Il ne savait pas si les soldats avaient compris, mais ça n’avait aucune importance. Il émergea avec Nissim le long du jardin, qui exhalait un agréable parfum. Le soir grisait l’horizon. Plus en hauteur le ciel était déjà noir. Il n’y avait pas d’étoiles, uniquement la lune, large et pâle. Eleonora d’Arborea n’était pas dans les parages, ni près du viridarium, ni dans la cour principale. Sur les remparts, les sentinelles commençaient à allumer les torches qui allaient briller toute la nuit.
— Aucune trace de disques, père, dit Nissim après avoir scruté attentivement la voûte céleste.
— Tu te trompes. Ils sont en train d’arriver. Regarde ces points lumineux disposés en coin, près de la lune. Tu ne vois pas qu’ils grossissent ? Ils vont bientôt arriver sur Mussomeli.
Il faisait allusion à de minuscules sphères rougeâtres en formation régulière. Encore difficiles à percevoir, elles grossissaient régulièrement. L’obscurité était maintenant zébrée de fines stries blanchâtres, sans origine ni sens. On les remarquait à peine car la nuit n’était pas encore très dense.
— Maintenant je les vois, dit Nissim d’une voix tremblante. Père, vous ne manifestez aucune peur. Vous êtes tellement impassible qu’on a du mal à vous croire humain.
Eymerich afficha un air amusé.
— C’est ma posture de combat. Je sais que Dieu est avec moi. Ceux qui sont en train de m’attaquer ne peuvent pas en dire autant. Prépare-toi à assister à des événements spectaculaires. Apprécie-les comme une mise en scène de jongleurs.
Les disques lumineux grossirent et convergèrent à toute vitesse sur Mussomeli. Ils étaient de forme ovale et de couleur rouge, vif au centre, orangé sur les bords. Ils rompirent la formation triangulaire et se dispersèrent le long des stries blanchâtres en dégageant de la chaleur.
Sur les remparts, les sentinelles se mirent à crier.
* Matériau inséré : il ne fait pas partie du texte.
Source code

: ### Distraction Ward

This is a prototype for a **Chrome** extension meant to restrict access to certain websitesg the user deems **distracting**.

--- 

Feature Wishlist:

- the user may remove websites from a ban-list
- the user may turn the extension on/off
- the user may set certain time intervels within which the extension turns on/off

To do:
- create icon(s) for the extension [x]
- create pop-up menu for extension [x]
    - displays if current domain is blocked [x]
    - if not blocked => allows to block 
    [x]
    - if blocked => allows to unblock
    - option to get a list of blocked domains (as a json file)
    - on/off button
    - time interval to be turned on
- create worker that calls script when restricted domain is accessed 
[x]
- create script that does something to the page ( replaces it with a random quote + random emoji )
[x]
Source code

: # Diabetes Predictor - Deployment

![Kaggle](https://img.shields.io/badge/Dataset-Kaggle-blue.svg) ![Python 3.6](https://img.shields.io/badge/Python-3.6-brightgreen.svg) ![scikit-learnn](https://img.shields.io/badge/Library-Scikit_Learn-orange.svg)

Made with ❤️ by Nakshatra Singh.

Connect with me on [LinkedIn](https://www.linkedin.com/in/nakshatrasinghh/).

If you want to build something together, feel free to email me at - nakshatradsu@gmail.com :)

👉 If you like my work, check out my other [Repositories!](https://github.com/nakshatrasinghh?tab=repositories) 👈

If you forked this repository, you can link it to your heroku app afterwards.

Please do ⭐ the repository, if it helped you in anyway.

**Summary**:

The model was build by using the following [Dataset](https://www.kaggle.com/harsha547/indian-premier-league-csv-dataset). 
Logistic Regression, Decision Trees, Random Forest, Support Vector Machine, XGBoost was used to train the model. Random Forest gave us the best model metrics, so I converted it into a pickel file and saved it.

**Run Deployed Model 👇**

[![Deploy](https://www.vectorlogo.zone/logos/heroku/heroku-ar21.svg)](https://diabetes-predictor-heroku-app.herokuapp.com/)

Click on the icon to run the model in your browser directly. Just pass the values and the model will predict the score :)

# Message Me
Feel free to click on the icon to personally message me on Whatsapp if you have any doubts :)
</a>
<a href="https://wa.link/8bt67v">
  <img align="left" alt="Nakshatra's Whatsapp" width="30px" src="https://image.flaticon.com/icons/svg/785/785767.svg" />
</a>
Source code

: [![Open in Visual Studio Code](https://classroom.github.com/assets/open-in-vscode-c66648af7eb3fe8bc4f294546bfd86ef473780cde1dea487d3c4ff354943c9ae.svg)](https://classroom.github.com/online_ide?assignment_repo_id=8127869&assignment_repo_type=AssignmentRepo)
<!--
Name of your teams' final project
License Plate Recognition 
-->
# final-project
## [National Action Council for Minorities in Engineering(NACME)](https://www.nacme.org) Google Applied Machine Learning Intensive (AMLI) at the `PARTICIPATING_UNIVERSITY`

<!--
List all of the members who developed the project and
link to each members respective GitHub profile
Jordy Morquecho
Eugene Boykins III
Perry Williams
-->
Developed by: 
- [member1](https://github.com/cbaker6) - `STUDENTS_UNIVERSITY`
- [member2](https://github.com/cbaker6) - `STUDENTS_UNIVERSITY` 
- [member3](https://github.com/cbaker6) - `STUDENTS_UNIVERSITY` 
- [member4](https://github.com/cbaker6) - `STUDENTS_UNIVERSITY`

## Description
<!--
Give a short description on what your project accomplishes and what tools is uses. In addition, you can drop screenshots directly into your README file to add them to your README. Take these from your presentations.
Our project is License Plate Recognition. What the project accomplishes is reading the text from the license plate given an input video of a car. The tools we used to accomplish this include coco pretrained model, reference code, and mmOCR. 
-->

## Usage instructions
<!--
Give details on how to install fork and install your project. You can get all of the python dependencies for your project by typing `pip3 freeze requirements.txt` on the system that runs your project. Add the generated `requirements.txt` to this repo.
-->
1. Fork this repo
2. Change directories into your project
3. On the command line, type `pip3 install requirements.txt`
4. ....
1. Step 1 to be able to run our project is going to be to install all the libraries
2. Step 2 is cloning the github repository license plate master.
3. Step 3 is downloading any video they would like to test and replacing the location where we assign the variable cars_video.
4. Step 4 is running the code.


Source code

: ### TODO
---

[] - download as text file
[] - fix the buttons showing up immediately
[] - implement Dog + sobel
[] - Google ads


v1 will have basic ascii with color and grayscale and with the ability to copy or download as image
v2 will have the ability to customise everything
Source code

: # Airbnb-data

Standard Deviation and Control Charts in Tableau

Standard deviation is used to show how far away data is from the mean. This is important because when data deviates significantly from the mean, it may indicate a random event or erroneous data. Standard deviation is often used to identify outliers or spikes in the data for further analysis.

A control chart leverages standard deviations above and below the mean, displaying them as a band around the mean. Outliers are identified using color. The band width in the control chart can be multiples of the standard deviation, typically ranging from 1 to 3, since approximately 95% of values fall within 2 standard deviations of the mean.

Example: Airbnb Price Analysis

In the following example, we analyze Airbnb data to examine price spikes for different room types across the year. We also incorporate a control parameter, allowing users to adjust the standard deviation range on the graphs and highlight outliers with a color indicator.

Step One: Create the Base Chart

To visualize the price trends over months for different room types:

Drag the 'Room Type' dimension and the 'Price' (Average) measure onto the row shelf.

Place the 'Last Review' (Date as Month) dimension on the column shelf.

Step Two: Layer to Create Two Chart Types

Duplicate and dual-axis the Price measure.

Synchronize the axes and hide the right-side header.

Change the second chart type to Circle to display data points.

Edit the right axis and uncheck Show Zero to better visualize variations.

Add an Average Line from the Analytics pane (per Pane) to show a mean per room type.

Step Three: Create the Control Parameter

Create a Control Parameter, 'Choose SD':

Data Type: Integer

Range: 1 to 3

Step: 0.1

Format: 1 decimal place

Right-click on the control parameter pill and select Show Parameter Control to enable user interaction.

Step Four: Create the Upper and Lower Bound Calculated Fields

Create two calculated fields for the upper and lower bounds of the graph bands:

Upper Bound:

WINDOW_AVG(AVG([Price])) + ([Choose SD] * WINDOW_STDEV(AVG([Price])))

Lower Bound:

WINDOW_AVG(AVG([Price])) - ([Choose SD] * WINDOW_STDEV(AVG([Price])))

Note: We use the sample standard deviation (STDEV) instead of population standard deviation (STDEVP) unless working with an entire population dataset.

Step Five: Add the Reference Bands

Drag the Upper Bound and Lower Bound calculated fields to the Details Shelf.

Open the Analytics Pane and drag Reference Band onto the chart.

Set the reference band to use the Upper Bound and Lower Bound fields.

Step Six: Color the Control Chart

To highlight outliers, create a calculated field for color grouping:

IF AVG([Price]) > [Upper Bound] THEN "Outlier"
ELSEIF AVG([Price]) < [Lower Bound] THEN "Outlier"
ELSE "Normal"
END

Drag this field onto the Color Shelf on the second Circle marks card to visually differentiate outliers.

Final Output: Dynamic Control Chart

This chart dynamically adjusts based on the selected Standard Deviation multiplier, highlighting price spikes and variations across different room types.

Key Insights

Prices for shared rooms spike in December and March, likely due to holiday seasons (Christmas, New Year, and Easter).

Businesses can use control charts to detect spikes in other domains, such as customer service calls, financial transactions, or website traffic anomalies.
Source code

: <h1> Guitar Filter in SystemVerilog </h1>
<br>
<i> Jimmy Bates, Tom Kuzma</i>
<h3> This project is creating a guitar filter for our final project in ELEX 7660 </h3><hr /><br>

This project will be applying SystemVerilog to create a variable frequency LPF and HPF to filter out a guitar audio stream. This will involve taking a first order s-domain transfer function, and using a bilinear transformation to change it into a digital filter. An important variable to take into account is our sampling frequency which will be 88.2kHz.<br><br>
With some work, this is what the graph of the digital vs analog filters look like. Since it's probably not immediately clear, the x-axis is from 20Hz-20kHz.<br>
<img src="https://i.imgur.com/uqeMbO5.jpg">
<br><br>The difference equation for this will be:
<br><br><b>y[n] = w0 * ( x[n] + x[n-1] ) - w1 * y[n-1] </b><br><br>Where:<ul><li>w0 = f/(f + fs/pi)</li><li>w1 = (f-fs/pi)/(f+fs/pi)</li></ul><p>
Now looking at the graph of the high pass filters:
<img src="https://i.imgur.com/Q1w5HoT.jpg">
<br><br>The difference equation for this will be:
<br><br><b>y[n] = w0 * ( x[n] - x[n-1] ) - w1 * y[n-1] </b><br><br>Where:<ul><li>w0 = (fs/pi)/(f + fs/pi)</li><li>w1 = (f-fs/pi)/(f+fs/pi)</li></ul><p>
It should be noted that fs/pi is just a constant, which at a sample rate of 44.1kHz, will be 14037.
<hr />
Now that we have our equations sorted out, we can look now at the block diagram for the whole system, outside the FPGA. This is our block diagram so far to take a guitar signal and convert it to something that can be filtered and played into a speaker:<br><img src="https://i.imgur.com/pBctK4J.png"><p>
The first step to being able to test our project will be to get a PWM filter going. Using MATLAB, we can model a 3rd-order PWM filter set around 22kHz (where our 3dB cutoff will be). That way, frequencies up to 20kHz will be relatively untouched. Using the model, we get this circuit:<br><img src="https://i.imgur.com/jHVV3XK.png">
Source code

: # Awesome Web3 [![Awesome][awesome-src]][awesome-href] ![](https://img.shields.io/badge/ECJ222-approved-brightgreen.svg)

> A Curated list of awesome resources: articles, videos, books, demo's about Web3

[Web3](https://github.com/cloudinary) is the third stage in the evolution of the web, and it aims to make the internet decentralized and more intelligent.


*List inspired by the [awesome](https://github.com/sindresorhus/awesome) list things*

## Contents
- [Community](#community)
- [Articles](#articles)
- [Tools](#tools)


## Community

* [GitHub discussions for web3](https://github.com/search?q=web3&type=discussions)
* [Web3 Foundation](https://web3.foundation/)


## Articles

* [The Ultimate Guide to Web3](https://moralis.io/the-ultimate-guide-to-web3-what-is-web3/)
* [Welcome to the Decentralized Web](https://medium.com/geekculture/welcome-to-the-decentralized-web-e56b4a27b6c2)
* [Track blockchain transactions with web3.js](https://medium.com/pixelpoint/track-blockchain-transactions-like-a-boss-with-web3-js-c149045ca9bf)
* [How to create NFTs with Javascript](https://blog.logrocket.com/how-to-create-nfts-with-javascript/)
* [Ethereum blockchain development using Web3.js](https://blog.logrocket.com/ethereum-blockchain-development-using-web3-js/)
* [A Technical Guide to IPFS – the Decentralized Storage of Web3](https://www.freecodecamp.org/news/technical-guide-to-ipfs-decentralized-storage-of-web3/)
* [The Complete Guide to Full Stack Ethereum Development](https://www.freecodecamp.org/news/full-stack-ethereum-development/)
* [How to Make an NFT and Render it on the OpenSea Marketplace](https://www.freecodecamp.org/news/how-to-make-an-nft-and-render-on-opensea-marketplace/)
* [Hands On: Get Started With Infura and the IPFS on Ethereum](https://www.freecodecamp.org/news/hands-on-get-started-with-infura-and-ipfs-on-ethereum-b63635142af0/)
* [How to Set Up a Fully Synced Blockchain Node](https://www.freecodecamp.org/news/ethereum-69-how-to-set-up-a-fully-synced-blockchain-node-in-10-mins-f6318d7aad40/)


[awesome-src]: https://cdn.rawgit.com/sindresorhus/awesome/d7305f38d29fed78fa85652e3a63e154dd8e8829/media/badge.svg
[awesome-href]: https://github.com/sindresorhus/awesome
D’autres hurlements parvinrent de l’intérieur du château. Une foule terrorisée se pressa pour sortir et se regroupa dans la cour, nimbée d’une lumière rouge. Certains sombraient dans la folie, agitaient les bras, écumaient de bave sur les pavés comme des épileptiques.
Les disques, silencieux, finirent par se regrouper en une nouvelle formation en triangle. Ils n’adoptèrent aucune attitude offensive, se contentant de répandre leur lumière vermeille.